Trends: From JavaScript to Rust, WebAssembly, and LLVM

Brian: JavaScript is a technology that began in the browser, but was increasingly pushed to the back end. For that to work, you either need a kind of flat computational environment where everything is the same, or something where we can virtualize the computation in the form of Java bytecode, or .NET, CIL, or whatever. JavaScript is part of that because we try to have a JavaScript engine that runs in all these different environments. You get better code reuse, and you get more portability in terms of where the code runs. But JavaScript itself also has some limitations in terms of the kinds of low-level stuff that it can handle (for example, there’s no real opportunity for ahead-of-time optimizations).

Rust represents a material advancement in languages for system engineering and application development. That then helps improve the performance and safety of our code. However, when Rust is built on the LLVM infrastructure, its pluggable back-end capability allows it to emit native code, emit WebAssembly, and even WASI-flavored WebAssembly. This ensures that it runs within an environment providing the capabilities required to do what it needs…and nothing else.

That’s why I think the intersection of architecture, data models, and computational substrates – and I consider both WebAssembly and LLVM important parts of those – to be a big part of solving this problem. I mean, the reason Apple was able to migrate from x86 to ARM relatively quickly is because they changed their tooling to be LLVM-based. At that point, it becomes a question of recompiling to some extent.

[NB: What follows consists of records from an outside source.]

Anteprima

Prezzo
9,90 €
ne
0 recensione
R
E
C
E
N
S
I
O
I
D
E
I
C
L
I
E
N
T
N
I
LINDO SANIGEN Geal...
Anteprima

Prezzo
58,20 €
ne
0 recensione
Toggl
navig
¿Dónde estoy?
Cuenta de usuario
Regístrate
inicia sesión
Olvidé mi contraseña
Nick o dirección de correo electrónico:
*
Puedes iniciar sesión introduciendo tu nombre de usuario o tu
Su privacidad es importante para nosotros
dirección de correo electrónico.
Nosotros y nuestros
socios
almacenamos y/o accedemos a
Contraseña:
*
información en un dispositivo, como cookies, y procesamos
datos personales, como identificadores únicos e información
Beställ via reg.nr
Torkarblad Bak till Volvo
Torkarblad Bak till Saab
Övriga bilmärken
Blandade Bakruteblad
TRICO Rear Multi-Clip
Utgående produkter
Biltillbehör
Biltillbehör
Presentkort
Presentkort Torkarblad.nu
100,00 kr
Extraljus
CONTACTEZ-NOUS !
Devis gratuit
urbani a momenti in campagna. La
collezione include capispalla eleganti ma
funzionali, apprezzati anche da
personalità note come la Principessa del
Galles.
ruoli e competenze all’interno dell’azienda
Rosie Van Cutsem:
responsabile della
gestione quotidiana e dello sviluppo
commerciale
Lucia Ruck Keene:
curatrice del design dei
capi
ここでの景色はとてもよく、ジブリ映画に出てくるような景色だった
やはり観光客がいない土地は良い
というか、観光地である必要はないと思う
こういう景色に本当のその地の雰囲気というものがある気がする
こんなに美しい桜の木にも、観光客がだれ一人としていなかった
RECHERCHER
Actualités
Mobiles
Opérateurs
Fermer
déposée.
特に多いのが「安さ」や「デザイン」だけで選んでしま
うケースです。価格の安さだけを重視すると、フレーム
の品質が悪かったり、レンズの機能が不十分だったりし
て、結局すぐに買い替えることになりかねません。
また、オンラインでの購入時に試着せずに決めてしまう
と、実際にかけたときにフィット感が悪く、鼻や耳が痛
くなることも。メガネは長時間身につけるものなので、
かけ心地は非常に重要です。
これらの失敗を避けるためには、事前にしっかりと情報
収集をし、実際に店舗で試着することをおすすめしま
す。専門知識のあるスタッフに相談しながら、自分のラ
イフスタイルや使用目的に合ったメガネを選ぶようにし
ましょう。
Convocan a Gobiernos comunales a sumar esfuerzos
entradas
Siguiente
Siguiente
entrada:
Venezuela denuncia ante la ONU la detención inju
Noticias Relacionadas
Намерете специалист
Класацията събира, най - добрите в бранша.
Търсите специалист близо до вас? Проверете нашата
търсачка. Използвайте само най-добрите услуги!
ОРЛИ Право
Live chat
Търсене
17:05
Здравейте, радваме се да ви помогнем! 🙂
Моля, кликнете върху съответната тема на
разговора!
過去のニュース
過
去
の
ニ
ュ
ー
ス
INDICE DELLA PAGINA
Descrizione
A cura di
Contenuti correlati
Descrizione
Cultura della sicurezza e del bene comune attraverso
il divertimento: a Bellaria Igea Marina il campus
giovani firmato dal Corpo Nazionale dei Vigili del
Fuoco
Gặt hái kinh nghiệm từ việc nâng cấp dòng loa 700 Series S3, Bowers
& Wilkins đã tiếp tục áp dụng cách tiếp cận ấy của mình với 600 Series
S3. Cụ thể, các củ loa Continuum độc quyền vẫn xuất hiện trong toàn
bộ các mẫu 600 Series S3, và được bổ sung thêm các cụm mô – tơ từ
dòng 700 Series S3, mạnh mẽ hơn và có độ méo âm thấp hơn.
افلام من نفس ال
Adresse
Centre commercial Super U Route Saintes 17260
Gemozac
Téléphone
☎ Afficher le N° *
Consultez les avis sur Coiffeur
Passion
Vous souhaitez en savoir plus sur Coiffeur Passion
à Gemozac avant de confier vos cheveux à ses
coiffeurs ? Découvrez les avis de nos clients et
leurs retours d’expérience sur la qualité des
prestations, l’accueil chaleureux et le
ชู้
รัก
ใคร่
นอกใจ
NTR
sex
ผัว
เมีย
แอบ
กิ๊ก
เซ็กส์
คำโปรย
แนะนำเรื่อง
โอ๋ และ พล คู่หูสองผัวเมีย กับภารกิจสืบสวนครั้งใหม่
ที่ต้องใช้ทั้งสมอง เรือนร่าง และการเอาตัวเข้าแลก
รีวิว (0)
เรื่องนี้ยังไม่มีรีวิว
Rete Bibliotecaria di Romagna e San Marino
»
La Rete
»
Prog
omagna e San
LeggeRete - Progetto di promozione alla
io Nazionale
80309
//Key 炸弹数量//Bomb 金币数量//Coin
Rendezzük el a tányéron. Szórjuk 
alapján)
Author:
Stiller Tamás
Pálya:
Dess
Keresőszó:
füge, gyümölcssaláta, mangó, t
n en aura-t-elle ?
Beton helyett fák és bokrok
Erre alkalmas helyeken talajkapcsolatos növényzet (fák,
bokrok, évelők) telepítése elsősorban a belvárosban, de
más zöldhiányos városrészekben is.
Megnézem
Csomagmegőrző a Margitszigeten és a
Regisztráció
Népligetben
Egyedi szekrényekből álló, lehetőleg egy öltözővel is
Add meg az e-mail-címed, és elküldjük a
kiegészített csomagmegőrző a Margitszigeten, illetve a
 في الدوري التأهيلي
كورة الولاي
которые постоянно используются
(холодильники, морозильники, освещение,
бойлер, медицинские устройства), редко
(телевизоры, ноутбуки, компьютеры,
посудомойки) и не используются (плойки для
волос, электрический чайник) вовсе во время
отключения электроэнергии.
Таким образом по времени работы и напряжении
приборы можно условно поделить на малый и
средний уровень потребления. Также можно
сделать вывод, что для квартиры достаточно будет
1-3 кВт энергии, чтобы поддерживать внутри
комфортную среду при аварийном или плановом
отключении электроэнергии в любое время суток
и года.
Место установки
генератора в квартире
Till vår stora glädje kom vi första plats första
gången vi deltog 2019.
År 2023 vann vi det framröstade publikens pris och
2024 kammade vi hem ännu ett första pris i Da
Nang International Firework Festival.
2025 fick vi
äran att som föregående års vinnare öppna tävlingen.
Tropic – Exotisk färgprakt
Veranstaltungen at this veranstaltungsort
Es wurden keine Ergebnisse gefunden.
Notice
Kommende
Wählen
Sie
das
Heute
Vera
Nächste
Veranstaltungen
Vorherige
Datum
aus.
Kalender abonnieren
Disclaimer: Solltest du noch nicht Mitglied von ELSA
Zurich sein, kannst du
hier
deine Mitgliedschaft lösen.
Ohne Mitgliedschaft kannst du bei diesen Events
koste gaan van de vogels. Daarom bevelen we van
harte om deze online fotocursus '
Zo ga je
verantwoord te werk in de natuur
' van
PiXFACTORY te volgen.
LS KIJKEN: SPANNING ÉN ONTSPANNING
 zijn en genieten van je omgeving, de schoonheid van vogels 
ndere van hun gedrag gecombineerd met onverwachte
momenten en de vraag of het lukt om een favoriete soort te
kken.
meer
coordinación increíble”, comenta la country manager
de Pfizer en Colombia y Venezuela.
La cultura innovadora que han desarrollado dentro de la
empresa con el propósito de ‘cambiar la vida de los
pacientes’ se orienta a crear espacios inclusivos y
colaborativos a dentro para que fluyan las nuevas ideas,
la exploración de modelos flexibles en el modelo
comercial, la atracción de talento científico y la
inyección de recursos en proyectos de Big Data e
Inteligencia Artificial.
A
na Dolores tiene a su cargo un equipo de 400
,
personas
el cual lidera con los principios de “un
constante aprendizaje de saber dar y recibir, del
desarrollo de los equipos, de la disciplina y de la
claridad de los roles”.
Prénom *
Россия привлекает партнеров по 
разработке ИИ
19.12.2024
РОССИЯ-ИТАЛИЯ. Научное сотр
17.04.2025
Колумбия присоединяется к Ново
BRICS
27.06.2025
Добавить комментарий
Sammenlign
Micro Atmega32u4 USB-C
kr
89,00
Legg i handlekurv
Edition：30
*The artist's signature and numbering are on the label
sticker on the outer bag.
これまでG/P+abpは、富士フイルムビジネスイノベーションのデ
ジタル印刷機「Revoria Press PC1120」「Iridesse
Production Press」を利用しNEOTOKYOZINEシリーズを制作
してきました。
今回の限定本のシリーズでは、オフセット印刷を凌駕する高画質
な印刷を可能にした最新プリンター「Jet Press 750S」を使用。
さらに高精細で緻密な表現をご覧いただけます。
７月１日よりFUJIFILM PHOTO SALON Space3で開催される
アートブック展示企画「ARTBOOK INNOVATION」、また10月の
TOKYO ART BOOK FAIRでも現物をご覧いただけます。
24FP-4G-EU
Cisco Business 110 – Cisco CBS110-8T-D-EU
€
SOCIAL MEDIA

What’s needed to make small localized databases on the edge + big backend databases a successful design pattern

Piotr: These smaller local databases that are on this magical edge need some kind of source of truth that keeps everything consistent. Especially if ScyllaDB goes big on stronger consistency levels (with Raft), I do imagine a design where you can have these small local databases (say, libSQL instances) that are able to store user data, and users interact with them because they’re close by. That brings really low latency. Then, these small local databases could be synced to a larger database that becomes the single source of truth for all the data, allowing users to access this global state as well.